Consumers would stand and watch through the window as Zachary and Thomas worked, filling the shelves with an array of loaves and, as demand for their products grew, so did their business, with Everyday Bread slowly transforming from a wholesale business to a retail shopfront and then to a canteen.

Zachary said they made the decision to not bake during the night simply because it wasn’t sustainable long-term.

“I sacrificed a lot of parties and sleep and was just absent-minded for a big part of my life because I was going to work in the middle of the night and baking bread and not eating properly, not sleeping properly,” he said.

“So when we opened I didn’t want to be doing night shifts. I love this trade so much, and that’s what tires people out.”
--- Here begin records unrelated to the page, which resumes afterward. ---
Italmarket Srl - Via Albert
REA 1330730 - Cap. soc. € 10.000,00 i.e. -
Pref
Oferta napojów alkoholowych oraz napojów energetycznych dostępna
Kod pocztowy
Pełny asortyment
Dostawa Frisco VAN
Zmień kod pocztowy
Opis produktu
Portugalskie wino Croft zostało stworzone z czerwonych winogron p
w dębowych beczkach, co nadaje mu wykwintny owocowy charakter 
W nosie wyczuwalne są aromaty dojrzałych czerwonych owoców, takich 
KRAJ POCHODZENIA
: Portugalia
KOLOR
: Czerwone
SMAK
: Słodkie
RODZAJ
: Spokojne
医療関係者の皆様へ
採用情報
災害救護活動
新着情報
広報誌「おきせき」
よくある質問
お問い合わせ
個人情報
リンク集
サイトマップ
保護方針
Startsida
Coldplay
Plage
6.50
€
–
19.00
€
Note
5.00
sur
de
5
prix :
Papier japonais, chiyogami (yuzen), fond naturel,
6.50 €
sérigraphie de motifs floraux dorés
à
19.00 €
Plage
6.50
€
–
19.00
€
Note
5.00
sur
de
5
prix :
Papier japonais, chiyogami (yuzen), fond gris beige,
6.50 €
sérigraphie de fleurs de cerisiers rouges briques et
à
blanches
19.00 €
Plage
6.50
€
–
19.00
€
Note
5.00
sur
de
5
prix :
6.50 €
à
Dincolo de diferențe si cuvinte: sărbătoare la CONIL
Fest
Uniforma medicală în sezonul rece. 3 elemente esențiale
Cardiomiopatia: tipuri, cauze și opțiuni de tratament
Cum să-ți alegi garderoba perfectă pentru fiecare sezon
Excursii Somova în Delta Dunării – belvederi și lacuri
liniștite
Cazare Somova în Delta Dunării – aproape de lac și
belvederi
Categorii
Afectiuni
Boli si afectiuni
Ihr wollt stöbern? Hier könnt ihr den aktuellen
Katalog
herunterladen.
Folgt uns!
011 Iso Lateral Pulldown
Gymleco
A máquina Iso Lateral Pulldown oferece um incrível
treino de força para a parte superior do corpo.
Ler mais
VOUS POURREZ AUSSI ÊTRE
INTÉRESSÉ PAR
Tracy and Vicki took another route when it came to eliminating night work, instead bringing in machinery that could do it instead.

It’s a move they describe as being an investment back into their business in more ways than one.

“We don’t have staff working overnight because we’ve got the equipment to do that, therefore the lifestyle [is better]. We don’t have to start at midnight,” Vicki said.

“All of our team also work only one day on the weekend, and we have a rotating roster. We can then shuffle it around and make sure it works. Once you start doing things like this [for your staff] they will bend over backwards to help you, which then means having that positive team culture.

“It’s not rocket science. They’ll be there for each other, and they’ll be there for your business too.”

For businesses based outside of metropolitan areas, offering accommodation to employees has also become an option in recent years.

Victorian-based Only Hospitality Group, the parent company of Juliette Coffee and Bread, has a policy for its Melbourne-based staff to receive free accommodation if they choose to work a shift at one of the business’s Geelong or Mornington Peninsula sites, while in Western Australia Kimbercrust Bakery has offereds free accommodation to bakers willing to relocate and to work over the wet season.

So, although the baking industry may be facing the challenge of increasing numbers entering the industry, with a little ingenuity and out-of-the-box thinking, it can be possible to retain them.